From a photo by Albert F. Coe, Norwich
NORWICH CATHEDRAL.
The conquest of England by William, Duke of Normandy, had a vast influence on the ecclesiastical buildings of the country. On the continent art had advanced at a pace unknown in this island, and the plain and massive churches scattered over the land must have seemed very rude structures in the eyes of the prelates who came in the victor’s train. S. Edward the Confessor, with his Norman predilections, had no doubt accustomed his courtiers to some aspects of foreign art, and through his influence the so-called Norman architecture preceded the Normans in the country; but such instances of it as were to be seen must have been few, and probably confined to the southern counties.
Scarcely had the Conqueror’s throne been secured before his countrymen, placed in the abbeys and sees of England, began to rebuild, on [p 58] new and grander plans, the churches under their charge.
Lanfranc, who ascended the throne of S. Augustine in 1070, set himself to the work of rebuilding Canterbury Cathedral, not contenting himself with any enlargement or embellishment of the older fane, but making a clean sweep of that, and beginning from the foundations. S. Anselm, and the prior of the monastery, Ernulph, took up the work and enlarged upon Lanfranc’s design, pulling down and re-building the choir. Early in the next century, namely in 1130, the new Cathedral, completed under the supervision of Conrad, successor to Ernulph, was solemnly dedicated with great pomp in the presence of the Kings of England and of Scotland.
RIPON CATHEDRAL.
Meanwhile, Thomas of Bayeux, who became Archbishop of York in the same year as that in which Lanfranc obtained his English see, was busy rebuilding his Minster at York.
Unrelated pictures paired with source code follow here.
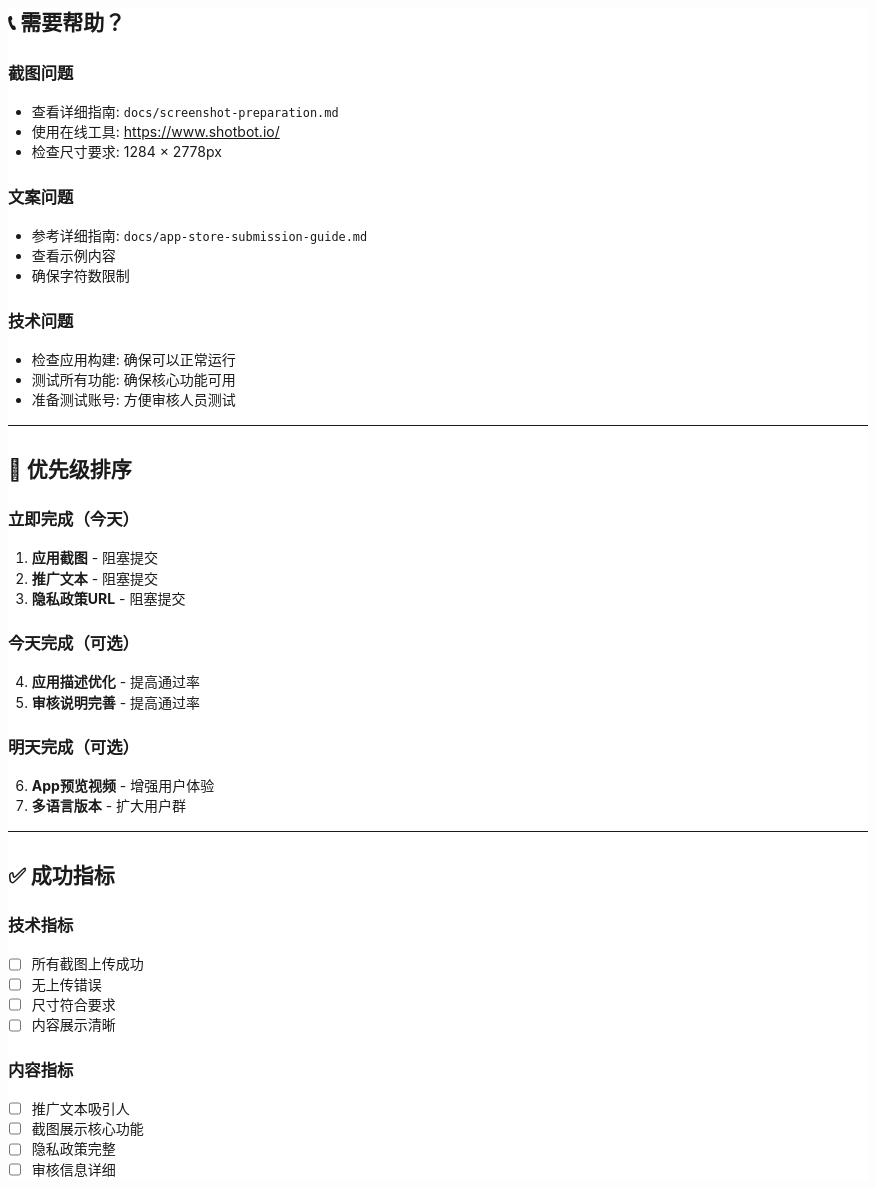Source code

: 
## 📞 需要帮助？

### 截图问题
- 查看详细指南: `docs/screenshot-preparation.md`
- 使用在线工具: https://www.shotbot.io/
- 检查尺寸要求: 1284 × 2778px

### 文案问题
- 参考详细指南: `docs/app-store-submission-guide.md`
- 查看示例内容
- 确保字符数限制

### 技术问题
- 检查应用构建: 确保可以正常运行
- 测试所有功能: 确保核心功能可用
- 准备测试账号: 方便审核人员测试

---

## 🎯 优先级排序

### 立即完成（今天）
1. **应用截图** - 阻塞提交
2. **推广文本** - 阻塞提交
3. **隐私政策URL** - 阻塞提交

### 今天完成（可选）
4. **应用描述优化** - 提高通过率
5. **审核说明完善** - 提高通过率

### 明天完成（可选）
6. **App预览视频** - 增强用户体验
7. **多语言版本** - 扩大用户群

---

## ✅ 成功指标

### 技术指标
- [ ] 所有截图上传成功
- [ ] 无上传错误
- [ ] 尺寸符合要求
- [ ] 内容展示清晰

### 内容指标
- [ ] 推广文本吸引人
- [ ] 截图展示核心功能
- [ ] 隐私政策完整
- [ ] 审核信息详细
William of Carilef commenced the magnificent pile, forming one of the finest Norman churches in existence, which crowns the Wear at Durham, in 1093; and Ralph Flambard took up the work three years later, completing it in 1128. London [p 61] was deprived of its Cathedral by fire probably about 1088, and the work of restoration was at once undertaken by Maurice, its Norman bishop. In 1079 Bishop Walkelyn began the erection of a cathedral church at Winchester, in the place of the old Saxon building which had first been founded on the conversion of King Cynegils, about 635. In all parts of the land, east and west, north and south, the builders were at work, rearing massive temples to the glory and honour of God. The chink of chisel and the blow of hammer rang everywhere in the ears of the eleventh century in England. Bishop Herbert Losinga laid the first stone of Norwich Cathedral in 1096, at which time Remigius of Fescamp had been some twenty years at work on that of Lincoln, and had passed away, leaving the completion to others. The new Norman Cathedral of Hereford was begun by Robert Losinga, who reigned as bishop from 1079 to 1096. Abbot Simeon began to build the Minster at Ely about 1092; Worcester was commenced by Wulfstan in 1084; five years later the foundation of Gloucester was laid; and in 1091 S. Osmund consecrated the church of S. Nicholas at Newcastle. Other cathedrals which were built, or [p 62] rebuilt, at about the same date include those of Carlisle, S. Albans, Rochester, Chester, Lichfield and Oxford.